Hi, I am interested to try out using sparse matrix table but I am a bit confuse about the workflow to properly load the data.

1> I noticed that transform_gvcf should be run on a mt with only 1 column. That means if I have an individual gvcf I am god to go, but if I have a gvcf with multiple individuals, I need to select each column and transform it to its own sparse mt… am I right ?

2> If I get it right, combine_gvcf take a list of sparse mt. That means if I get a sparse mt for each of my individuals at Q1, then I can combine them into one unique sparse mt using that function… am I right ?

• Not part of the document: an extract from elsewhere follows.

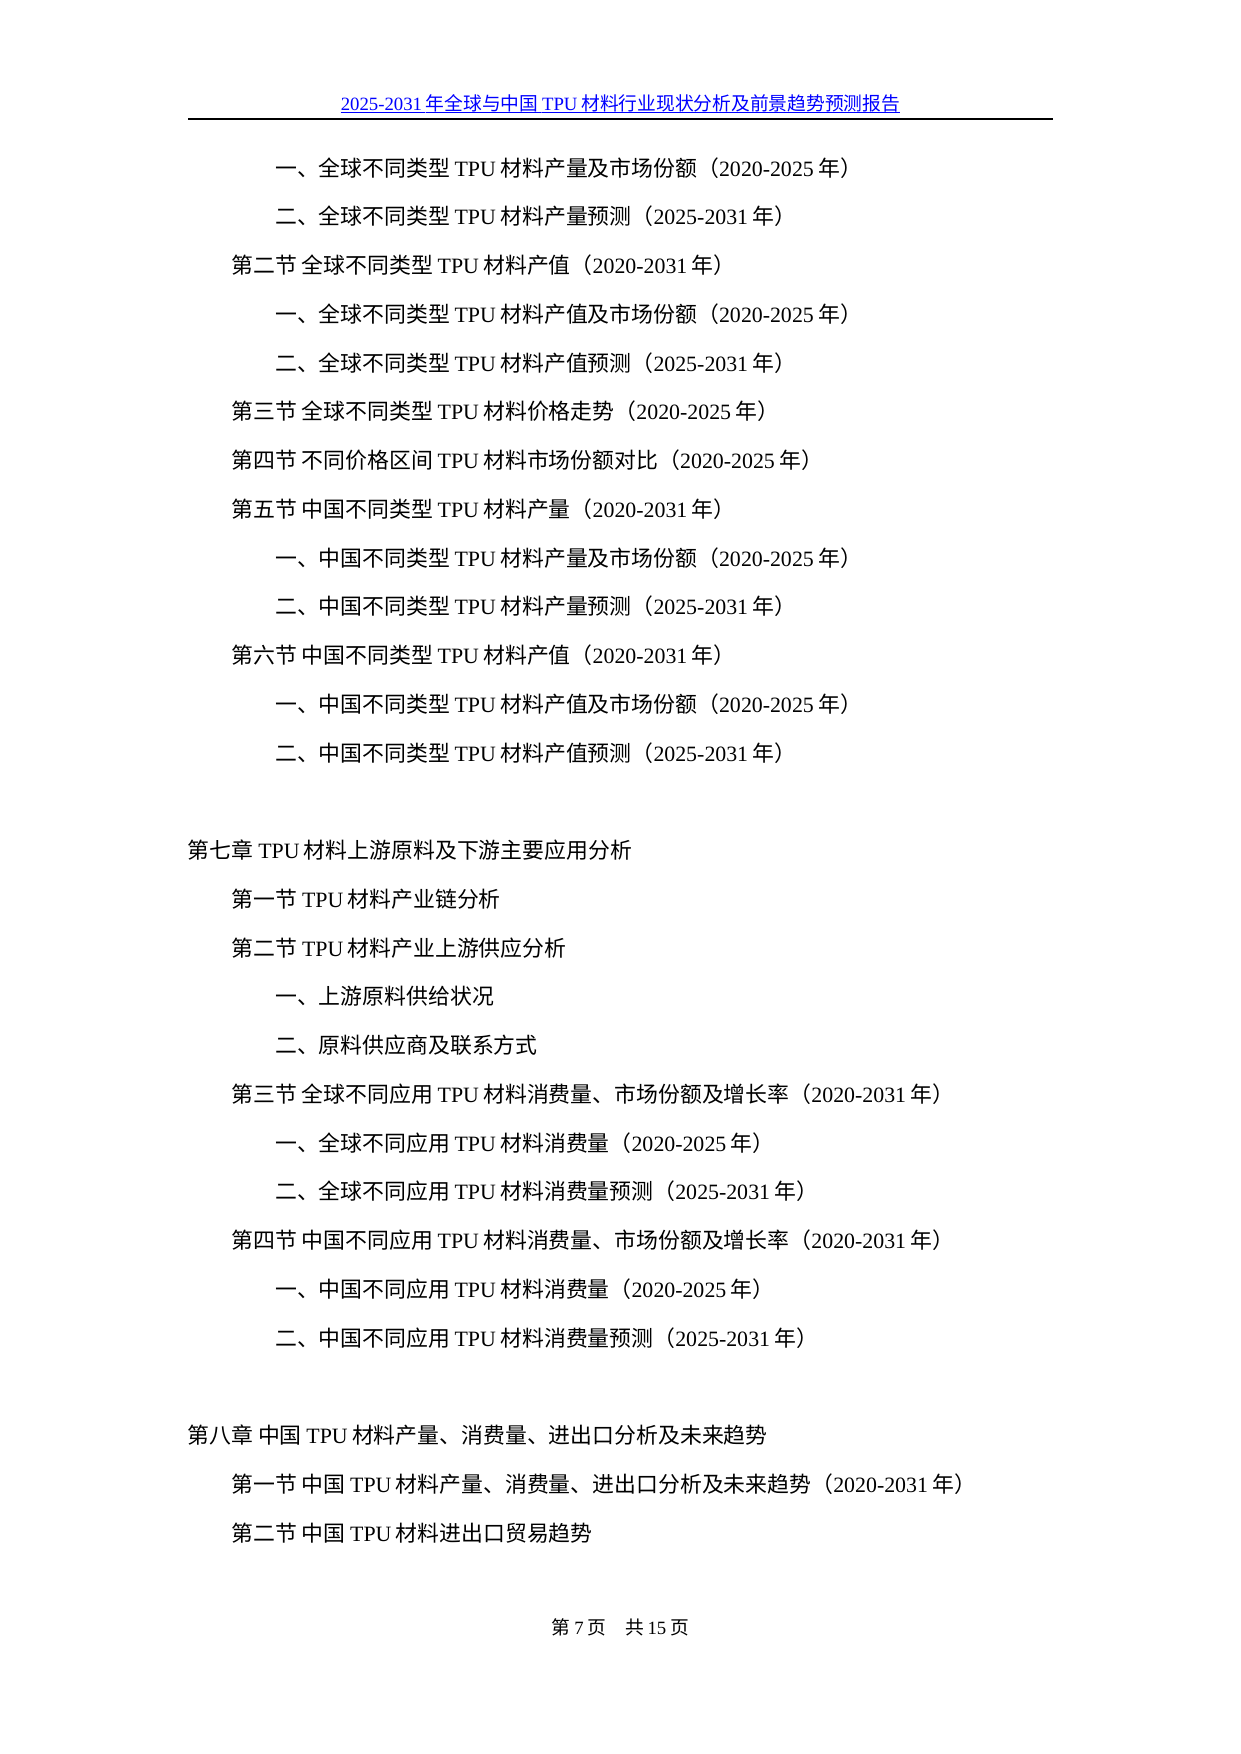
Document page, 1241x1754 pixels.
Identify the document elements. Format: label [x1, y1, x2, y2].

text [187, 150, 1053, 1548]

3> Can I combine_gvcf incrementally ? let say I have 3 individuals. First I use transform_gvcf of individual A into A.smt and B into B.smt. Then I combine_gvcf of [A.smt, B.smt] into all.smt. Then I transform_gvcf of individual C into C.smt. Can I combine_gvcf of [all.smt, C.smt] into all.smt ?

Thanks

Thank you for your interest! To answer your questions:

  1. Sort of. The issue here is the correctness of INFO fields. The transform_gvcf method copies every INFO field (except DP and END) into the matrix table entry into a field called gvcf_info. Recomputing those INFO fields requires doing an aggregation over those entries. If you have a field such as VAR_DP which would then be aggregated back with a sum, you will end up with a result that is too large because we will have copied the original VAR_DP multiple times.
  2. Correct.
  3. Yes! combine_gvcfs inputs and outputs are sparse matrix tables. Therefore we can easily add samples in an incremental fashion. Be aware this requires a read and write of all data so it can be costly in terms of compute time, but we can incrementally add samples easily.
1 Like